The Insecticide At Fox News

By Brian 

It all started on Thursday, with an anonymous tip: “OSHA has launched an inquiry into reports that production and technical personnel at Fox News Channel were exposed to diazinon, a neurotoxin class insecticide banned by the EPA for indoor use since the year 2000 that FNC has been using to treat its facilities.” I thought it was ludicruous — until I called OSHA on Friday and learned that a complaint had been filed. (However, no “inquiry” has ever been launched.)

The anonymous tipster said that a technical employee was hospitalized for several days in March 2005 after untrained personnel sprayed the employee lounge with a pesticide. (Fox News says the person is now back at work and doing fine.) Several other Fox employees contacted the blog, anonymously, to confirm their concerns about the use of insecticide. And on Tuesday I confirmed another detail: That the New York City Health Department inquired into the use of a pesticide at Fox News headquarters two months ago, and verified that the spray contained diazinon and was not registered for use.

By Monday, several anonymous Fox employees had corroborated the initial report. “Management is lying when they say that the OSHA complaint is an isolated incident,” an anonymous staff member wrote. He declined to provide his name, for fear of retaliation. The staffer said he was sick in bed for three days last year because of the spraying.

Based on the reporting on this blog, other employees became aware of the spraying: “This story explains why I have headaches for the past several months too,” an employee told me over the weekend. “Now I can tell my doctor and see if the spraying was the cause.”
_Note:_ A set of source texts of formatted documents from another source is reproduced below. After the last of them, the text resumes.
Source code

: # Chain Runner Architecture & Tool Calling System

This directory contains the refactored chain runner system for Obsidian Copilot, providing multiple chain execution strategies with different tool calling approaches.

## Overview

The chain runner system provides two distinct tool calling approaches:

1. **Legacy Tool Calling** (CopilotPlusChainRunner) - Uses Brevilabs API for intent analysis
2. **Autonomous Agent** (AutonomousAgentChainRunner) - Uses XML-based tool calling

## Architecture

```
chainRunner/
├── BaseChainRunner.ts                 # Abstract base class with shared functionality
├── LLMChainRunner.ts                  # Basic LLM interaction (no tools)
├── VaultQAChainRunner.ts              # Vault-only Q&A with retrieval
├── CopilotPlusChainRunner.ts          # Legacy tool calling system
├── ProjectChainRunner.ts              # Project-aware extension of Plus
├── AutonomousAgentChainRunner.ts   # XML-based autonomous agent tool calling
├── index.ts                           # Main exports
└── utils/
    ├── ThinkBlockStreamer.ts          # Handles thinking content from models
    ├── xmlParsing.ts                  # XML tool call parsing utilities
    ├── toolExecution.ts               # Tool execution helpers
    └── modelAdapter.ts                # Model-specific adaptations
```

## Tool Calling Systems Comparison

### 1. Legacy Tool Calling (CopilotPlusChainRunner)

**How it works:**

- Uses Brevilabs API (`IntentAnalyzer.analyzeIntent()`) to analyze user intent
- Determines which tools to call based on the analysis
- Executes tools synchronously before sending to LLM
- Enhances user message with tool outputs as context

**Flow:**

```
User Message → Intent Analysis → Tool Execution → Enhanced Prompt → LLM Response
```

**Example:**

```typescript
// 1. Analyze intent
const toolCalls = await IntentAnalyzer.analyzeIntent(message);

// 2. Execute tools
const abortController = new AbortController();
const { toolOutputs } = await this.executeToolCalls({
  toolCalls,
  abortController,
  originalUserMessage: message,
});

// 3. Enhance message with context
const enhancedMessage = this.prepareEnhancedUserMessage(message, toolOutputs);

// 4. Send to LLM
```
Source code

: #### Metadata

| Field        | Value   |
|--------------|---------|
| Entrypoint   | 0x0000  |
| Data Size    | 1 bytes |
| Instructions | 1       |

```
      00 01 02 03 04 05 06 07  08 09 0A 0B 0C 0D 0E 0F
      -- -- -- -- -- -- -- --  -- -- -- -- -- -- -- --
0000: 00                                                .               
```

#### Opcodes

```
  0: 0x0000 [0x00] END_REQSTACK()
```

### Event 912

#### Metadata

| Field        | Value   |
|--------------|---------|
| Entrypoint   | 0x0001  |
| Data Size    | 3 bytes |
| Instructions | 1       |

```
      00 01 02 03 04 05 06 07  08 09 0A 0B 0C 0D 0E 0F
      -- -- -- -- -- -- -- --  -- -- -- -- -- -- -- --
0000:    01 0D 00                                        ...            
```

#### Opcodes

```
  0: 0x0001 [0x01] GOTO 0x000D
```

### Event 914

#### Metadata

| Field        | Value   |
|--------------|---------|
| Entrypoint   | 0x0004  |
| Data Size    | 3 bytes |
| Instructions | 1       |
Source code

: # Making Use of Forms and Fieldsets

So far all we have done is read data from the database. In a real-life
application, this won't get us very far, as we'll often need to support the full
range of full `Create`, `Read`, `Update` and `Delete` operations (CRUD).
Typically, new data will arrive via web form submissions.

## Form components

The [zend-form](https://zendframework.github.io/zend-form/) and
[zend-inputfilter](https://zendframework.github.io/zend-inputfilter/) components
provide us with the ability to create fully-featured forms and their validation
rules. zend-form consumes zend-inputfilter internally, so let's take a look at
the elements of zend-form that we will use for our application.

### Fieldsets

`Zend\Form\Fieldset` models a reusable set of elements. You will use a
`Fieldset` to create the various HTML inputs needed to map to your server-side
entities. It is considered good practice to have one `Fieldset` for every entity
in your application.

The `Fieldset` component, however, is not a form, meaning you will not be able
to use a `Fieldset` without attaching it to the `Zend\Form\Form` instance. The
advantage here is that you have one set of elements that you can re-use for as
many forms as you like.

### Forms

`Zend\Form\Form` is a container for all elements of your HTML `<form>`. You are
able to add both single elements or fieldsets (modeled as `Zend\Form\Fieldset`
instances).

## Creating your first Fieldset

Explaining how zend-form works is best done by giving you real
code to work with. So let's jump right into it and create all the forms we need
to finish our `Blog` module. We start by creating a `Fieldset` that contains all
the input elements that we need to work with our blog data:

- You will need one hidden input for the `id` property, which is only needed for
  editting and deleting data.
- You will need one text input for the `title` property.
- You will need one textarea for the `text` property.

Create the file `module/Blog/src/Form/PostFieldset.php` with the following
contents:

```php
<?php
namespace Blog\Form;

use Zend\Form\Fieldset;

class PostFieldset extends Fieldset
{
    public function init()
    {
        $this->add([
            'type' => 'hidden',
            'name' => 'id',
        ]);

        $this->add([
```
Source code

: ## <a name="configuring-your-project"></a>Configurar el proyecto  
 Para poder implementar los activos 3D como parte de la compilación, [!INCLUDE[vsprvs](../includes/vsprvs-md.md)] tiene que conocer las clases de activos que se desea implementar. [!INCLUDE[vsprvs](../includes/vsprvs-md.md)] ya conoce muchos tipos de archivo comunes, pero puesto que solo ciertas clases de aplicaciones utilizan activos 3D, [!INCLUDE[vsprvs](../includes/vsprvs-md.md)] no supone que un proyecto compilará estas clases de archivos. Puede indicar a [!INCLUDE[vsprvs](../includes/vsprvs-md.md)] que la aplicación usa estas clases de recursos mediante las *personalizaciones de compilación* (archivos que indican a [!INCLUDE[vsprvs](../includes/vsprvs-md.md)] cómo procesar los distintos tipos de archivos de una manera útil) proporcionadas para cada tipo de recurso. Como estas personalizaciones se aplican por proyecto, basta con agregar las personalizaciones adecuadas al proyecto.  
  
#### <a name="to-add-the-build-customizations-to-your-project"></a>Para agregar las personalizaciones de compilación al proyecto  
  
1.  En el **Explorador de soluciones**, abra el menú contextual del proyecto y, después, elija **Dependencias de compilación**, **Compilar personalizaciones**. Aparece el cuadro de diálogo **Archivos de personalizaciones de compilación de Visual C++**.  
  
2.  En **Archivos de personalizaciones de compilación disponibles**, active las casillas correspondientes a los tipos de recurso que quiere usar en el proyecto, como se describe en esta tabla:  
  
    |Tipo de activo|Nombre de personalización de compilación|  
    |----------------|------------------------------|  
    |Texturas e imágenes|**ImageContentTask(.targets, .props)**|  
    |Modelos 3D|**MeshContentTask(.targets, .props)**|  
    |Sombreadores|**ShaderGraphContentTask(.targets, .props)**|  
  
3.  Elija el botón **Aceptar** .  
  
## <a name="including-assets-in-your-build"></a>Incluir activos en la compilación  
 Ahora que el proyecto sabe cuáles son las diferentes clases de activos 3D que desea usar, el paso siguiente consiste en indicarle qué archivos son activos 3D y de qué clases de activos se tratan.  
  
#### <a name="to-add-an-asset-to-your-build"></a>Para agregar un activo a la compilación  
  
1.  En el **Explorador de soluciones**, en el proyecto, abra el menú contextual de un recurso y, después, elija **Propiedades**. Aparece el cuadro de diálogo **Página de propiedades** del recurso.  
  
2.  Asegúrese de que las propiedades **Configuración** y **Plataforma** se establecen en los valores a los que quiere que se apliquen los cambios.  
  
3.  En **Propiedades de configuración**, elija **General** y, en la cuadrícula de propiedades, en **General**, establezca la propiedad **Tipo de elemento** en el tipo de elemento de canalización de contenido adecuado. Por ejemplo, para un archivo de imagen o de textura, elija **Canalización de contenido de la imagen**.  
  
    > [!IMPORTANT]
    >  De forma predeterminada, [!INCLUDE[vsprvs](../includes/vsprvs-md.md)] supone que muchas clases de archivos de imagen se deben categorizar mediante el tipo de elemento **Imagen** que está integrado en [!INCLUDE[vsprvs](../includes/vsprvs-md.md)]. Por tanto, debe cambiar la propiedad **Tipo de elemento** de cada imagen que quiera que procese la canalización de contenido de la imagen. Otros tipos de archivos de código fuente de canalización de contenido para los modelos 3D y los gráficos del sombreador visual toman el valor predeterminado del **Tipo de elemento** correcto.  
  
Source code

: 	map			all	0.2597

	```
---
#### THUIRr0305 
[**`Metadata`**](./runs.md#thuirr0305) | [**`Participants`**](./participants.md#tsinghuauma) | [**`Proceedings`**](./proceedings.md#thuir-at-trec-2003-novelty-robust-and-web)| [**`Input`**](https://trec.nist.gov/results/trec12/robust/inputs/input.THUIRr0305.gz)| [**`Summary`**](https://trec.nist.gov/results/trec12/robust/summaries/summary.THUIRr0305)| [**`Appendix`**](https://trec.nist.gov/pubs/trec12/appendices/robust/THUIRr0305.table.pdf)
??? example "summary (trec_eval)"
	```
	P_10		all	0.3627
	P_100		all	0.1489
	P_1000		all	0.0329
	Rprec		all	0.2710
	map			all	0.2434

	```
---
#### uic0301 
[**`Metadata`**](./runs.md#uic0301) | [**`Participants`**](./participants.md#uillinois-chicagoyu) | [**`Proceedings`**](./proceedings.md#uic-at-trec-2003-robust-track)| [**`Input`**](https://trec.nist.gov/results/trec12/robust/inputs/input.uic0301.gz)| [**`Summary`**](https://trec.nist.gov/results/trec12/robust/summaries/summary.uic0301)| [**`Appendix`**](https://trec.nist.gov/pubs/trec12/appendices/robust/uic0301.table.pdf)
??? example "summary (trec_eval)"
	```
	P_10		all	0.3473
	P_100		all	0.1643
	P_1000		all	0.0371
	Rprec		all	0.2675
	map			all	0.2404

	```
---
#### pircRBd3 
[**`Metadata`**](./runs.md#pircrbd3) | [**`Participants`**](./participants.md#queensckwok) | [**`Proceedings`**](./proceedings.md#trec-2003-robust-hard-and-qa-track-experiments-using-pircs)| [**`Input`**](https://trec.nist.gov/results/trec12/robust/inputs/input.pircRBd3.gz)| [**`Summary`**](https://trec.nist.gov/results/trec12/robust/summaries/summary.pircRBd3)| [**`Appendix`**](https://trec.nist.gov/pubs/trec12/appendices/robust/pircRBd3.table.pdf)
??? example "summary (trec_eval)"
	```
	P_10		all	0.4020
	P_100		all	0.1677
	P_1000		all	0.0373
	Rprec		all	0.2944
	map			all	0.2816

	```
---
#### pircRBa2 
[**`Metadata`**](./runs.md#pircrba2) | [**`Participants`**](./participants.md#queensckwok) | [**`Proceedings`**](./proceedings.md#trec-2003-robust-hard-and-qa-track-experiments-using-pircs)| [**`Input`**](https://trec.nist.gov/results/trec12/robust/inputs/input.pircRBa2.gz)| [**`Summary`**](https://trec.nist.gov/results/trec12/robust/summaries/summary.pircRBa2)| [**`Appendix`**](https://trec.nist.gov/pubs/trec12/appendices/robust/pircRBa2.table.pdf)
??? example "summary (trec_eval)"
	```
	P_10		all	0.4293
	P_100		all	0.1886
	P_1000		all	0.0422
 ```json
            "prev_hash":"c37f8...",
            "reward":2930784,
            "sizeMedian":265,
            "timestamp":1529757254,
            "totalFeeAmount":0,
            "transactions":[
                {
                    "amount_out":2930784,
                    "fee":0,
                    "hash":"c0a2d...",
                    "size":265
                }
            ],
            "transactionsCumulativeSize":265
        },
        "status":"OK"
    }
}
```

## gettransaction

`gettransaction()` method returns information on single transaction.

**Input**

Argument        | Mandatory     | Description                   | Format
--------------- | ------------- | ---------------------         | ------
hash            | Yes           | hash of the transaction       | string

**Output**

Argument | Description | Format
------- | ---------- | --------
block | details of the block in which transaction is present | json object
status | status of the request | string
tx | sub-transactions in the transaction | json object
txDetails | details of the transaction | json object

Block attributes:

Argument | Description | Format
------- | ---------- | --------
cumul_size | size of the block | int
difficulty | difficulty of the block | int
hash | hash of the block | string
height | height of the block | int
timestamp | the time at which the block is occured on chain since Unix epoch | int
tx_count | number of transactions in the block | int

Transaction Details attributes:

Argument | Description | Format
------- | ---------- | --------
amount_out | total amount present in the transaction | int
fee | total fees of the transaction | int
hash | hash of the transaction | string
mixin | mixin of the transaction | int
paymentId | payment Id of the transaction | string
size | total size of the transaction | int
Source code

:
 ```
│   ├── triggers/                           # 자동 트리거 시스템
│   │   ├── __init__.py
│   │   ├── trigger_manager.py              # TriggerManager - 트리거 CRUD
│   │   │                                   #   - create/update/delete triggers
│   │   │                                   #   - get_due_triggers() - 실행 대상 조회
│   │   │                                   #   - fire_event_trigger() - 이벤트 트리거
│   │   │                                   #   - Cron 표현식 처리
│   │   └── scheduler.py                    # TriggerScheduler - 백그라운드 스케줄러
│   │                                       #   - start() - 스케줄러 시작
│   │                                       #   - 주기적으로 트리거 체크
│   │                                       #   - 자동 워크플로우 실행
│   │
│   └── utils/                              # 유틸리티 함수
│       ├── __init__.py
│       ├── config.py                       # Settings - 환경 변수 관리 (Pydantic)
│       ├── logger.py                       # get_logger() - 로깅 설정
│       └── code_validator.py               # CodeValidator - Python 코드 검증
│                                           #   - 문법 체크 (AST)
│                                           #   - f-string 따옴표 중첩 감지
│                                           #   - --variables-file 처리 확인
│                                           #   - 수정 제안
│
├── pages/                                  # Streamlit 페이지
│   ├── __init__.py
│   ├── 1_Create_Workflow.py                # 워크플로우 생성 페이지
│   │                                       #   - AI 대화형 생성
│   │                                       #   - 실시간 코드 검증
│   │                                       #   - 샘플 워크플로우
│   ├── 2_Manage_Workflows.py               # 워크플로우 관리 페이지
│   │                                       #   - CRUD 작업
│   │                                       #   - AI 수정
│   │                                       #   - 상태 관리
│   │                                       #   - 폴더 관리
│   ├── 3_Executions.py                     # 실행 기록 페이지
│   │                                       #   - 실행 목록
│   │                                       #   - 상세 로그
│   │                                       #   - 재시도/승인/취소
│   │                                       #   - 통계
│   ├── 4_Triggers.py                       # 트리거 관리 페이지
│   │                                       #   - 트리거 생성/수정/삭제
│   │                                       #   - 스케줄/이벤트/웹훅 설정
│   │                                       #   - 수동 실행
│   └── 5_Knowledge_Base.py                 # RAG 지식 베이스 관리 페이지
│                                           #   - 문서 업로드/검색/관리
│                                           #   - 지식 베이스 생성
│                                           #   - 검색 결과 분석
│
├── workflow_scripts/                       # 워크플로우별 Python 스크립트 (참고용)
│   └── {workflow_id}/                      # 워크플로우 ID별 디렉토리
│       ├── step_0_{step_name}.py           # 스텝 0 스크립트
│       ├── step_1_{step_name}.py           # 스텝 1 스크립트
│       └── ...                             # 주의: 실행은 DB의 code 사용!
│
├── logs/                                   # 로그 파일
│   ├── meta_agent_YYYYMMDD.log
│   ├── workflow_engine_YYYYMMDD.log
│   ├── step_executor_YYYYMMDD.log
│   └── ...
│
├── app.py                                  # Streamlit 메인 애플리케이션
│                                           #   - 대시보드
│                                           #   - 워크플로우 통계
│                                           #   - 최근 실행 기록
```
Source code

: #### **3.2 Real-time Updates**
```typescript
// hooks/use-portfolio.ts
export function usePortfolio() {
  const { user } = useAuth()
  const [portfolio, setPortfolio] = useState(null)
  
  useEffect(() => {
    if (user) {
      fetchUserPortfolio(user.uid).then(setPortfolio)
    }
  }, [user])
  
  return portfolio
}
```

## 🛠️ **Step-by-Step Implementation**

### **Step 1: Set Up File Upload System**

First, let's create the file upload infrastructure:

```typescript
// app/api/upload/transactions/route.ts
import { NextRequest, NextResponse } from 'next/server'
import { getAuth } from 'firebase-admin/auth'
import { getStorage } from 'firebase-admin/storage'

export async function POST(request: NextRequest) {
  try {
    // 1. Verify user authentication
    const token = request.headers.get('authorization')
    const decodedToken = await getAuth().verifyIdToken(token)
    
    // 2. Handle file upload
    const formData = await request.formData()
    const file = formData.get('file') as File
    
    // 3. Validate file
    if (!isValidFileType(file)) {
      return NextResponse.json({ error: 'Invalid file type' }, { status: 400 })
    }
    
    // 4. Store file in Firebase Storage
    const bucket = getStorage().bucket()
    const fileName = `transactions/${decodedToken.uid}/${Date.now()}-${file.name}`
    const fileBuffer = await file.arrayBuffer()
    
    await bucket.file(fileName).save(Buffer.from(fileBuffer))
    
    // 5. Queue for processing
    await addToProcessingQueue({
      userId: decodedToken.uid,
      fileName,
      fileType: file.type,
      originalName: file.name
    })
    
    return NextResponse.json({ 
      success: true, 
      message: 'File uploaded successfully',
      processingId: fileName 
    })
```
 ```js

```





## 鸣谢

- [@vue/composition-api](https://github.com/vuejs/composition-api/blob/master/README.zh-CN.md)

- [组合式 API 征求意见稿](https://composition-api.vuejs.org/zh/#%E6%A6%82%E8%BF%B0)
On Tuesday afternoon, I posted the comments of another anonymous employee, who accused management of keeping its staffers in the dark about the situation. “The mood around here is getting sort of hostile,” an insider said a couple hours later. “People want to know if they’ve been exposed to something dangerous.” The employees sent anonymous messages to this blog because they felt their concerns were not being addressed.

On Tuesday afternoon, Roger Ailes explained the situation to FNC employees. The transcript of his comments is online here.

“A couple of months ago we got a report about bugs in the tech lounge,” Ailes said. “And that night a maintenance guy went down and sprayed along the edges of the walls and we had one of the technicians a few days later said that they had gone out and sought medical attention for this. This person is fine and now back to work and that is the only complaint we received.”

Ailes said he resents the “anonymous crap” that was posted, and said the “young fellow that’s doing this website…wants to be a journalist,” but the information was “entirely unreliable.” Perhaps the concerns of the individual employees were unreliable, but it demonstrated the worries that some staff members had. I don’t think they were trying to “damage” FNC; I wasn’t, either.

So here are the facts, as we know them: An employee was hospitalized in March following the spraying of an insecticide; the insecticide contained diazinon, which was banned by the EPA; OSHA received a complaint and sent a letter to FNC; some employees are concerned that the spraying was more widespread; Roger Ailes refuted the worries and told employees to speak up if they have any future concerns.